Der Deutsche Bundestag möge beschließen...dass schulische Ausbildungs- und Studienzeiten wieder so wie vor der Rechtsänderung zum 01.01.1997 voll als Anrechnungszeit bei der Rente gelten.

Begründung

Da die (teilweise) Nicht-Anrechnung von Ausbildungszeiten rückwirkende Wirkung hatte, wurden sehr viele (geschätzt mehrere Zehntausende) Betroffene in Ihrem Vertrauen auf bestehende Regelungen in Treu und Glauben verletzt.
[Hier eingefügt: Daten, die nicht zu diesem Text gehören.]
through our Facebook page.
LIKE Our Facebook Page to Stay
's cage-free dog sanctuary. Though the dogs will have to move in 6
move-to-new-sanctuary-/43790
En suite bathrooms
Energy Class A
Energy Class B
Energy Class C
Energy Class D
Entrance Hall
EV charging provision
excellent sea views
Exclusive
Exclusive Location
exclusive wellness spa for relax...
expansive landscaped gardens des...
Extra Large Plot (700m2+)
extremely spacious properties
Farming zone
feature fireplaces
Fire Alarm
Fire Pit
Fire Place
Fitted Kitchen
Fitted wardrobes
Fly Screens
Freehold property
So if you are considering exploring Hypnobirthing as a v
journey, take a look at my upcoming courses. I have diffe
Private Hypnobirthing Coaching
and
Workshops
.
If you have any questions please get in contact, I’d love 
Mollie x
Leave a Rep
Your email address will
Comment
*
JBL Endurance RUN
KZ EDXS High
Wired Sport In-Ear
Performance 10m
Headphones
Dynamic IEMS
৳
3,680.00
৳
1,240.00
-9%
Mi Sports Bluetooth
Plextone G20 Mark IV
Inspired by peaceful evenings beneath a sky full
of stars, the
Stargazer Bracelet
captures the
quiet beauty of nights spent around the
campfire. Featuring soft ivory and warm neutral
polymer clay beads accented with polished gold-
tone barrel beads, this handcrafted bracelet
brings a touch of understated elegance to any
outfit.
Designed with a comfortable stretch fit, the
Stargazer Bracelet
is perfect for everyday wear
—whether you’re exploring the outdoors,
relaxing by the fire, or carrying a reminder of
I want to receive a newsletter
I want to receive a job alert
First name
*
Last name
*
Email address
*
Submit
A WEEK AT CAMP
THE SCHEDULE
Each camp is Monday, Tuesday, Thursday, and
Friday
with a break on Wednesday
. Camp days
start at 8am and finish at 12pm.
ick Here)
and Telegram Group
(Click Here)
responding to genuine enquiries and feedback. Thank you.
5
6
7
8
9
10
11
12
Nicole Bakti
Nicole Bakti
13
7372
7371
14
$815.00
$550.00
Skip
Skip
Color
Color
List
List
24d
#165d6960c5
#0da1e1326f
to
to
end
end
So wurden z.B. Studienzeiten bei einem im Jahr 1991 begonnen Studium bei der Rente noch angerechnet. Zum 01.01.1997 wurden dann die "Spielregeln" plötzlich geändert und Ausbildungszeiten nachträglich als Anrechnungszeit begrenzt - und zwar auch für bereits zurückliegende Jahre. Hierdurch erfolgte eine Benachteiligung aller Betroffenen. Bei der Entscheidung für eine schulische Ausbildung nach dem 16. Lebensjahr oder für ein Studium ist es nicht unerheblich, ob diese Ausbildungszeit für die Rente angerechnet wird oder nicht. Insbesondere dann, wenn man dafür einen unbefristeten Arbeitsplatz aufgibt, kommt der Anrechnungszeit für die Rente eine starke Bedeutung zu, zumal i.d.R. auch auf regelmäßige Gehaltszahlungen und damit auf höhere Renteneinzahlungen verzichtet wird. Hier erfolgte Jahre später eine rückwirkende Änderung der ursprünglichen Regeln, was ein Betrug am Bürger ist, da er sich nicht auf die seinerzeit gültigen Regelungen berufen kann.